Here are some examples reasoning scale:

  1. In-person Boutique Class: 3 people -> 30 people : No
  2. Digital Netflix/Hulu/Apple TV+: 20 shows -> 200 shows : Yes, No
  3. Digital Pre-recorded Fitness Class: 3 people -> 30 people : Yes, No
  4. Live Fitness Class: 3 people -> 30 people : Yes/No, No

I marked live classes as "yes/no" because the quality of class certainly degrades between 3 and 30 people. I don't think the quality drops ten-fold, so unless members are paying in-person rates ($25-30), virtual live small group classes may not be worth it, if you can draw in 30 people for $10.


Consumer mindset towards digital has long been established.

By now, most people are used to paying at most $10-15 for a digital subscription. Netflix, Daily Burn, Spotify, Apple Music, Calm/Headspace— all under $15/month.

All things equal, it's a zero-sum game.

Compared to in-person services, the internet is a zero-sum game if value is not differentiated. For example, I can open a strength+run studio like Barry's, copy the Barry's brand head-to-toe, and still win customers because the closest alternative is 30 minutes away. It does not work that way online. There are more options, and those option are not bound by geography.

User Generated Content(UGC) is free.

Furthermore, users don't expect to pay for user generated content online. Instagram, Facebook, YouTube and pirated streams have shaped the purchasing decisions in everyone, even the people who happily paid for in-person classes.

Take a look at Sky Ting Yoga, a NYC boutique yoga chain about to forgo its studio leases.

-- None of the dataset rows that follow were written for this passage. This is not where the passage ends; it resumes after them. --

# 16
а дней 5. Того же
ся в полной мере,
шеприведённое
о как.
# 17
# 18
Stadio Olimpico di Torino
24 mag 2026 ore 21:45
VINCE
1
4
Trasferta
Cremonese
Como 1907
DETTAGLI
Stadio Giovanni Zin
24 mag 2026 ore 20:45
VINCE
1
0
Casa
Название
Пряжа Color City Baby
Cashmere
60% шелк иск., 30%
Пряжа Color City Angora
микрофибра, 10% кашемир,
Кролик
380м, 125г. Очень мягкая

Last year, they launched Sky Ting TV, an on-demand subscription of its class for ~$20/month. Compare that to Sky Ting's previous $190 in-person membership. From Market Watch:

Sky Ting, for instance, had already launched a digital platform, Sky Ting TV, in 2019, charging $20 a month for unlimited access to video content and classes, compared with its usual $25 drop-in fee and $190 a month membership cost for in-person classes.
“Once quarantine started, we saw such an increase in our subscribers,” Jones said. “It totally transformed our business model. We’re digital first now.”

The result of good enough user generated content from Instagram and TikTok is the heightened level of quality required to win a digital sale. Services like Netflix & Spotify are priced with scale in mind. Spotify has over 200m active monthly users, allowing it to charge a modest $10/month. While it may be wrong to for fitness consumers to expect the same from indie studios and trainers, that is the mindset of digital.

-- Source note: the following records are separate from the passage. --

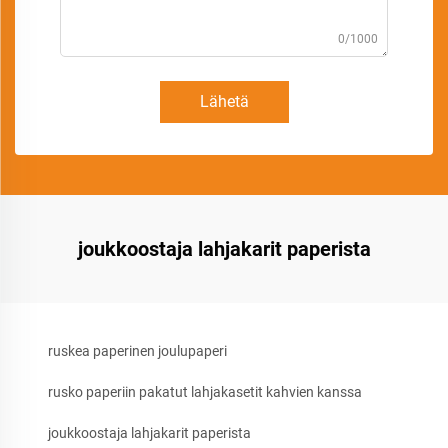
0/1000
Lähetä
joukkoostaja lahjakarit paperista
ruskea paperinen joulupaperi
rusko paperiin pakatut lahjakasetit kahvien kanssa
joukkoostaja lahjakarit paperista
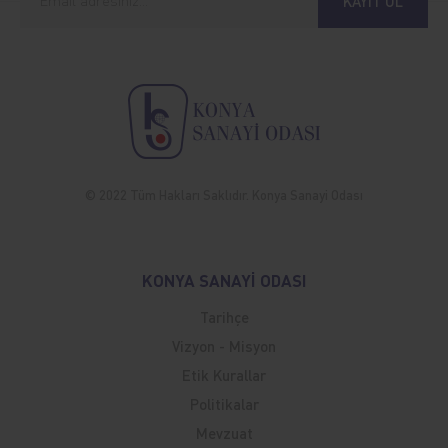
KAYIT OL
© 2022 Tüm Hakları Saklıdır. Konya Sanayi Odası
KONYA SANAYİ ODASI
Tarihçe
Vizyon - Misyon
Etik Kurallar
Politikalar
Mevzuat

Yogis and Trainers: Move to Subscription.

If studios don't use an aggregation service like MindBody or ClassPass for discovery, bookings and checkouts, that work is left on the remaining employed staff— which is usually the instructors themselves. Moving to subscriptions can help instructors spend less time on sales and marketing, and more time on shooting content and building community.

Many services like Vimeo, UScreen, and Talent Hack help with setting up a subscription checkout page for fitness professionals. (Vimeo and UScreen are paid, Talent Hack is free for now but I suspect it will take a revenue cut similar to how Patreon works.)

Conclusion— grow followers by any means.

Lastly, I want to touch on the main economic driver for many digital fitness creators and influences, particularly those with popular channels on YouTube. The content is good and free, and the instructors make a living out of it.

I won't dare try and compare the likes of Chloe Ting, or Yoga with Adriene to realistic aspirations, but this is to say that the online yoga space (any digital vertical space, really) plays by different rules.

To earn a decent wage through ads or subscriptions, trainers and studios must grow their social follower base now more than ever.